Marco Travaglio, ‘Lo stato è colpevole quanto la mafia della strage di via D’Amelio”

Marco Travaglio sale alle 18 e 30 sul palco della Piazza Rossa – la più grande - e si sistema tra le scenografie già pronte per il concerto di Caparezza, che canterà di lì a poche ore. Il pubblico attende curioso, certo di una gran performance...

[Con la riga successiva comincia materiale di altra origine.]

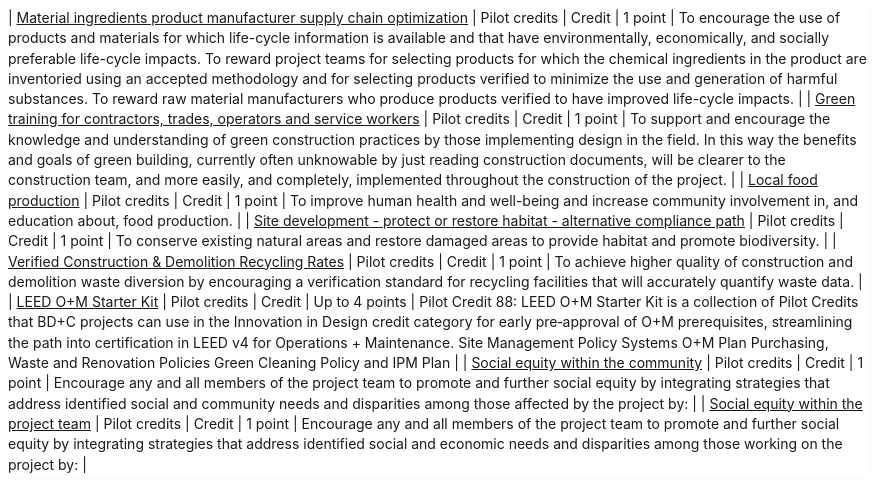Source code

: | [Material ingredients product manufacturer supply chain optimization](http://www.usgbc.org/node/4810564?return=/credits)               | Pilot credits                | Credit \| 1 point         | To encourage the use of products and materials for which life-cycle information is available and that have environmentally, economically, and socially preferable life-cycle impacts. To reward project teams for selecting products for which the chemical ingredients in the product are inventoried using an accepted methodology and for selecting products verified to minimize the use and generation of harmful substances. To reward raw material manufacturers who produce products verified to have improved life-cycle impacts. | 
| [Green training for contractors, trades, operators and service workers](http://www.usgbc.org/node/4720457?return=/credits)             | Pilot credits                | Credit \| 1 point         | To support and encourage the knowledge and understanding of green construction practices by those implementing design in the field. In this way the benefits and goals of green building, currently often unknowable by just reading construction documents, will be clearer to the construction team, and more easily, and completely, implemented throughout the construction of the project.                                                                                                                                            | 
| [Local food production](http://www.usgbc.org/node/4810565?return=/credits)                                                             | Pilot credits                | Credit \| 1 point         | To improve human health and well-being and increase community involvement in, and education about, food production.                                                                                                                                                                                                                                                                                                                                                                                                                        | 
| [Site development - protect or restore habitat - alternative compliance path](http://www.usgbc.org/node/5052535?return=/credits)       | Pilot credits                | Credit \| 1 point         | To conserve existing natural areas and restore damaged areas to provide habitat and promote biodiversity.                                                                                                                                                                                                                                                                                                                                                                                                                                  | 
| [Verified Construction & Demolition Recycling Rates](http://www.usgbc.org/node/4717858?return=/credits)                                | Pilot credits                | Credit \| 1 point         | To achieve higher quality of construction and demolition waste diversion by encouraging a verification standard for recycling facilities that will accurately quantify waste data.                                                                                                                                                                                                                                                                                                                                                         | 
| [LEED O+M Starter Kit](http://www.usgbc.org/node/4790126?return=/credits)                                                              | Pilot credits                | Credit \| Up to 4 points  | Pilot Credit 88: LEED O+M Starter Kit is a collection of Pilot Credits that BD+C projects can use in the Innovation in Design credit category for early pre‐approval of O+M prerequisites, streamlining the path into certification in LEED v4 for Operations + Maintenance. Site Management Policy Systems O+M Plan Purchasing, Waste and Renovation Policies Green Cleaning Policy and IPM Plan                                                                                                                                          | 
| [Social equity within the community](http://www.usgbc.org/node/4938035?return=/credits)                                                | Pilot credits                | Credit \| 1 point         | Encourage any and all members of the project team to promote and further social equity by integrating strategies that address identified social and community needs and disparities among those affected by the project by:                                                                                                                                                                                                                                                                                                                | 
| [Social equity within the project team](http://www.usgbc.org/node/4938042?return=/credits)                                             | Pilot credits                | Credit \| 1 point         | Encourage any and all members of the project team to promote and further social equity by integrating strategies that address identified social and economic needs and disparities among those working on the project by:                                                                                                                                                                                                                                                                                                                  | 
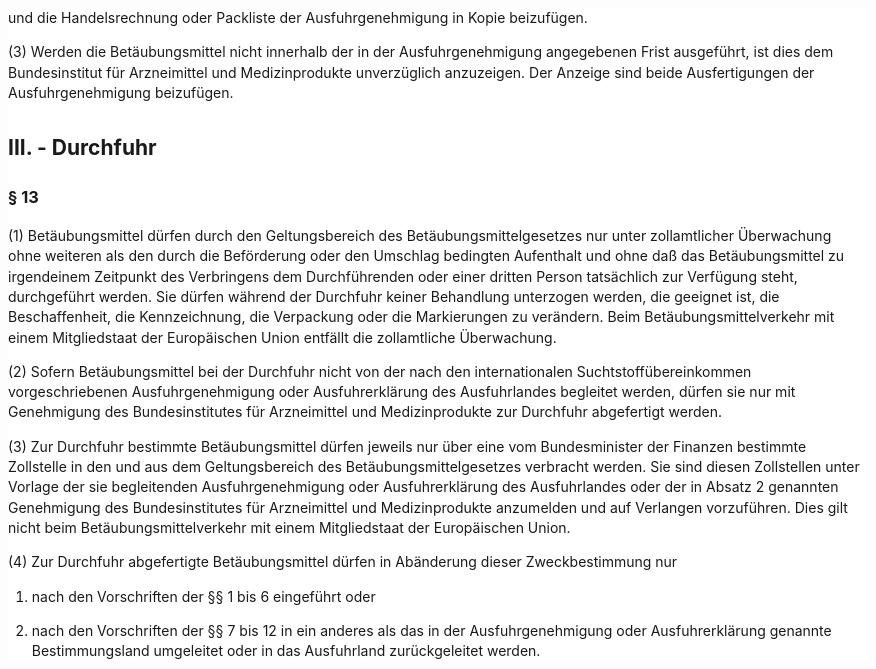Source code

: 
und die Handelsrechnung oder Packliste der Ausfuhrgenehmigung in Kopie
beizufügen.

(3) Werden die Betäubungsmittel nicht innerhalb der in der
Ausfuhrgenehmigung angegebenen Frist ausgeführt, ist dies dem
Bundesinstitut für Arzneimittel und Medizinprodukte unverzüglich
anzuzeigen. Der Anzeige sind beide Ausfertigungen der
Ausfuhrgenehmigung beizufügen.


## III. - Durchfuhr



### § 13

(1) Betäubungsmittel dürfen durch den Geltungsbereich des
Betäubungsmittelgesetzes nur unter zollamtlicher Überwachung ohne
weiteren als den durch die Beförderung oder den Umschlag bedingten
Aufenthalt und ohne daß das Betäubungsmittel zu irgendeinem Zeitpunkt
des Verbringens dem Durchführenden oder einer dritten Person
tatsächlich zur Verfügung steht, durchgeführt werden. Sie dürfen
während der Durchfuhr keiner Behandlung unterzogen werden, die
geeignet ist, die Beschaffenheit, die Kennzeichnung, die Verpackung
oder die Markierungen zu verändern. Beim Betäubungsmittelverkehr mit
einem Mitgliedstaat der Europäischen Union entfällt die zollamtliche
Überwachung.

(2) Sofern Betäubungsmittel bei der Durchfuhr nicht von der nach den
internationalen Suchtstoffübereinkommen vorgeschriebenen
Ausfuhrgenehmigung oder Ausfuhrerklärung des Ausfuhrlandes begleitet
werden, dürfen sie nur mit Genehmigung des Bundesinstitutes für
Arzneimittel und Medizinprodukte zur Durchfuhr abgefertigt werden.

(3) Zur Durchfuhr bestimmte Betäubungsmittel dürfen jeweils nur über
eine vom Bundesminister der Finanzen bestimmte Zollstelle in den und
aus dem Geltungsbereich des Betäubungsmittelgesetzes verbracht werden.
Sie sind diesen Zollstellen unter Vorlage der sie begleitenden
Ausfuhrgenehmigung oder Ausfuhrerklärung des Ausfuhrlandes oder der in
Absatz 2 genannten Genehmigung des Bundesinstitutes für Arzneimittel
und Medizinprodukte anzumelden und auf Verlangen vorzuführen. Dies
gilt nicht beim Betäubungsmittelverkehr mit einem Mitgliedstaat der
Europäischen Union.

(4) Zur Durchfuhr abgefertigte Betäubungsmittel dürfen in Abänderung
dieser Zweckbestimmung nur

1.  nach den Vorschriften der §§ 1 bis 6 eingeführt oder


2.  nach den Vorschriften der §§ 7 bis 12 in ein anderes als das in der
    Ausfuhrgenehmigung oder Ausfuhrerklärung genannte Bestimmungsland
    umgeleitet oder in das Ausfuhrland zurückgeleitet werden.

BAROLO – Marco Travaglio per Collisioni 2014 sale alle 18 e 30 sul palco della Piazza Rossa – la più grande – e si sistema tra le scenografie già pronte per il concerto di Caparezza, che canterà di lì a poche ore. Il pubblico attende curioso, certo di una gran performance: Berlusconi è stato appena assolto dal processo Ruby e il litigio con Giuliano Ferrara in diretta tv ha messo in chiaro quale può essere lo stato d’animo di Travaglio. Il vicedirettore del Fatto Quotidiano non delude: parla molto – più di un’ora e mezza – di tutto e con tanti incisi che in televisione finirebbero con un “bip”.

RAPPORTO STATO-MAFIA – Il tema dell’incontro è la trattativa stato mafia, su cui il giornalista ha scritto uno spettacolo teatrale, E’ Stato la Mafia, diventato poi libro. Travaglio è appena tornato da Palermo per i 22 anni dall’attentato di via D’Amelio, in furono uccisi il giudice Paolo Borsellino e i cinque agenti della scorta. “C’era Rosy Bindi, presidente dalla commissione antimafia. Ed è stata fischiata, giustamente, perché lo stato è colpevole quanto la mafia in quella strage”, racconta. “Chiamarla trattativa è sbagliato – aggiunge – in realtà è una finta guerra: qui non ci sono i cowboy e gli indiani, ma gente pagata dallo Stato che non fa il proprio lavoro, anzi lavora per i mafiosi”.

IL LIBRO – I protagonisti di questo racconto sono ibridi, politici dalla testa all’inguine e mafiosi dalla cintola in giù. Sandro Lima, Craxi, Ciancimino, Riina: una è la faccia presentabile del potere, l’altra quella nascosta, di cui “lo Stato si serve per fare ciò che non può fare”.

La lotta alla mafia non è mai alla battaglia finale, al massimo si contiene, si aggiustano gli equilibri. Va avanti così da 200 anni. “Il Senato aveva preparato una legge sul voto di scambio con la mafia. Poi si sono accorti che l’avevano scritta troppo bene, che si rischiava di andare in galera e allora alla Camera l’hanno cambiata”, chiosa Travaglio. Dopo tre passaggi tra Camera e Senato, il 416ter punisce chi promette denaro o altre utilità in cambio di voti, ma le pene si sono abbassate a 4-10 anni ai 7-12 iniziali. L’altro punto su cui Travaglio smuove il pubblico sono gli scudi fiscali.

“Con Tremonti ne hanno fatti tre, ora sta per arrivare il quarto, ma lo chiamano ”voluntary disclosure”. Lo Stato ricicla denaro sporco chiedendo solo il 5 per cento d’interessi, la mafia lo fa ma si tiene il 40” ricorda. Il discorso poi si allarga: si finisce a parlare di Berlusconi, Mubarak e Ferrara col rossetto.